Given task: Give back every line of text in the data below unchanged, leaving out the pictures.
— begin Listed records —
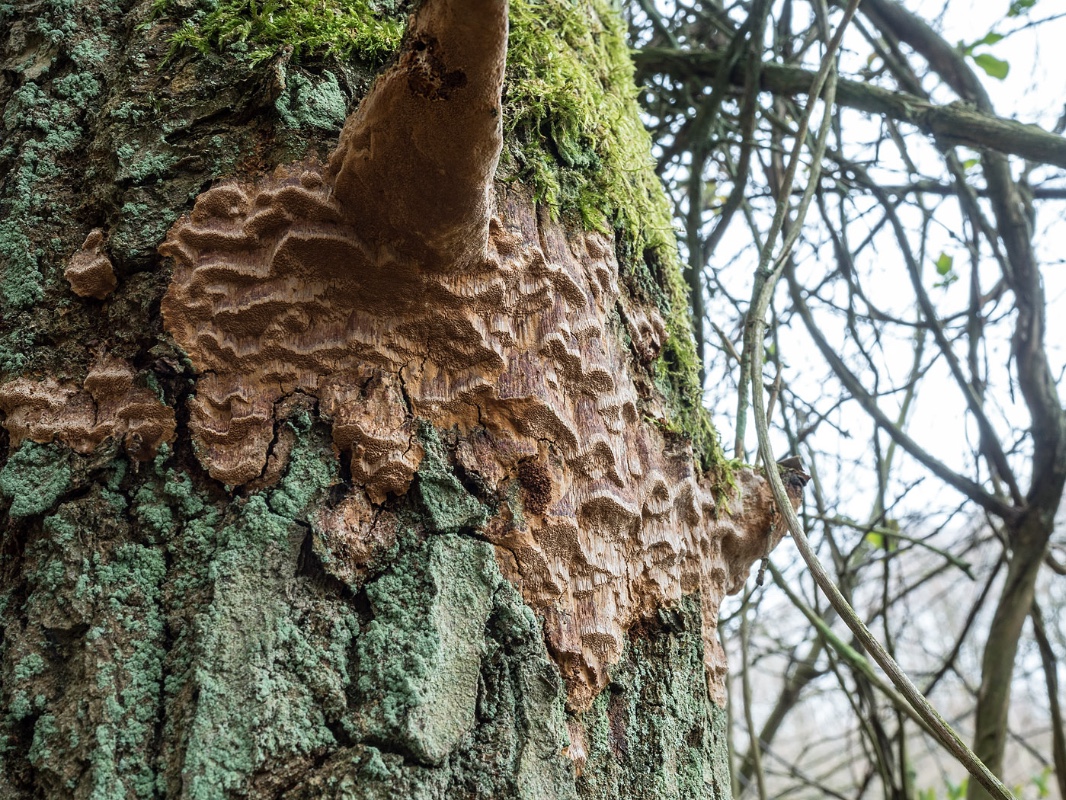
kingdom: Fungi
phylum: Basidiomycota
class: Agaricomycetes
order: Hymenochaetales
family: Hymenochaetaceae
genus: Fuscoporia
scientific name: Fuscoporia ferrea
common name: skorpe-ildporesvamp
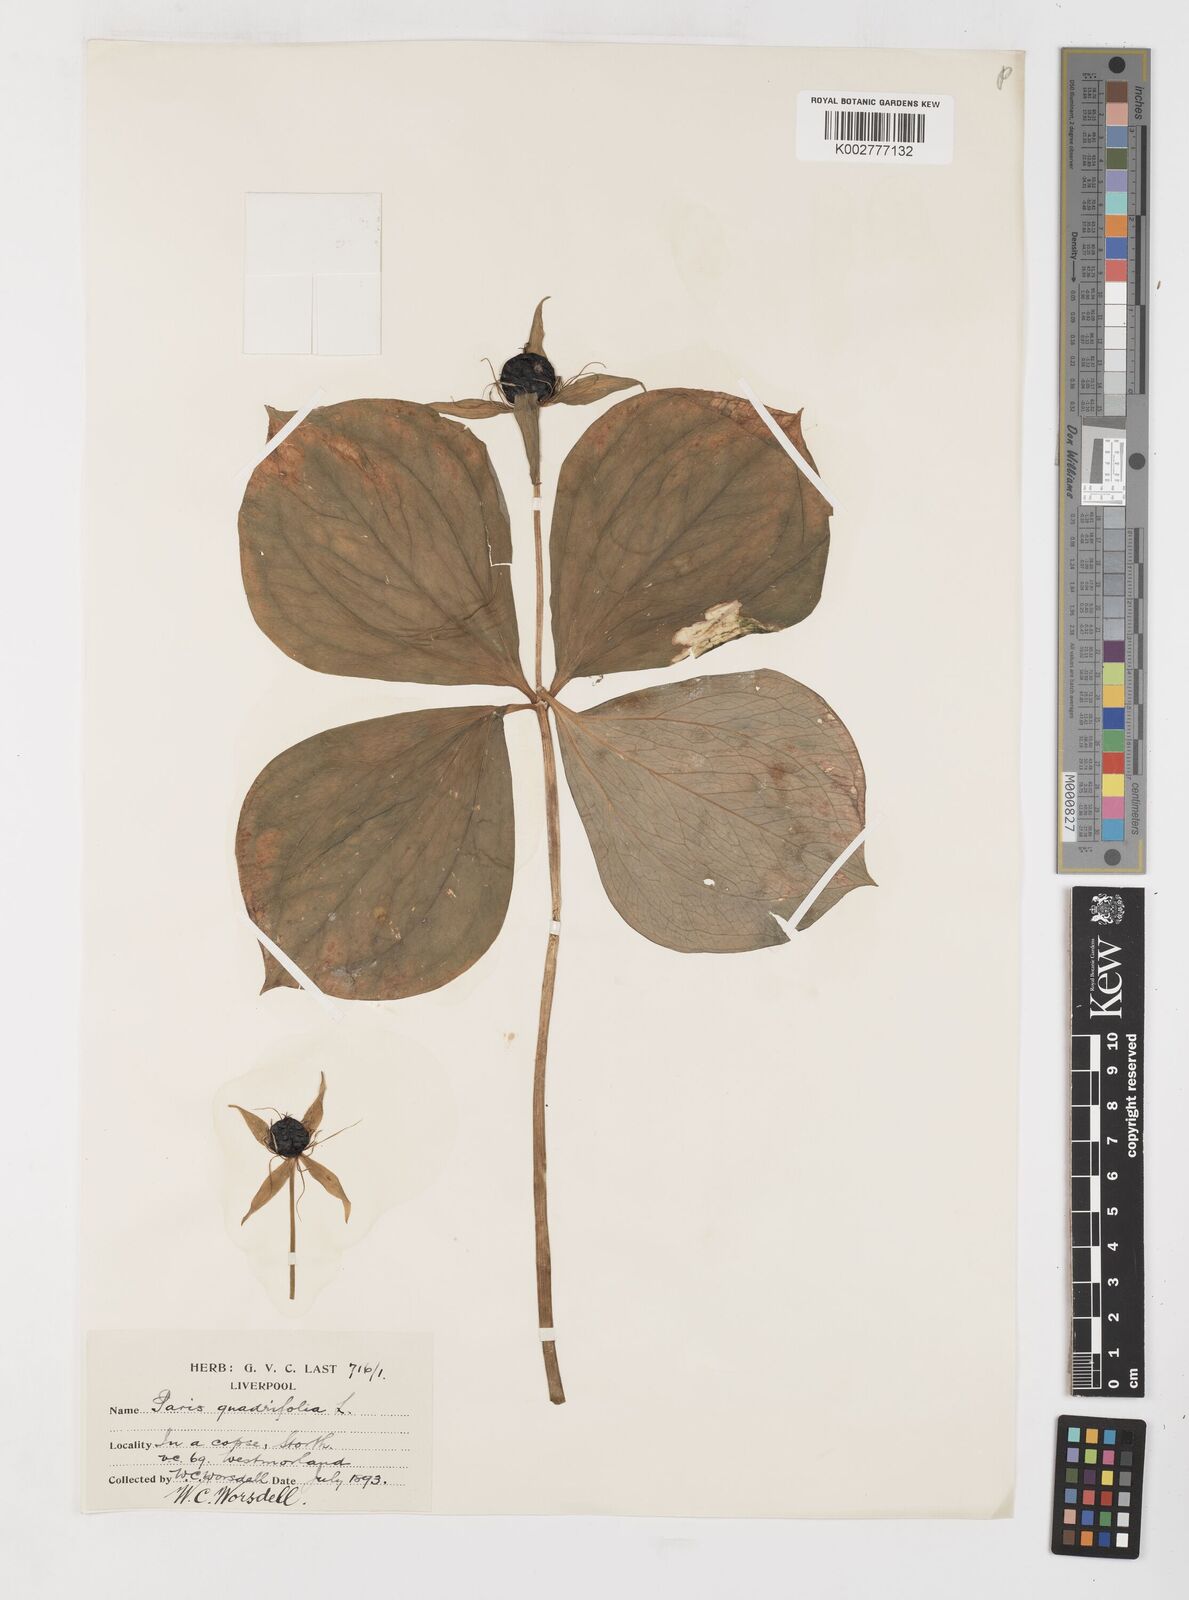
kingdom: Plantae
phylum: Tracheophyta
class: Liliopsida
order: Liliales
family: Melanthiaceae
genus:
— end Listed records —
Result below:
kingdom: Fungi
phylum: Basidiomycota
class: Agaricomycetes
order: Hymenochaetales
family: Hymenochaetaceae
genus: Fuscoporia
scientific name: Fuscoporia ferrea
common name: skorpe-ildporesvamp
kingdom: Plantae
phylum: Tracheophyta
class: Liliopsida
order: Liliales
family: Melanthiaceae
genus:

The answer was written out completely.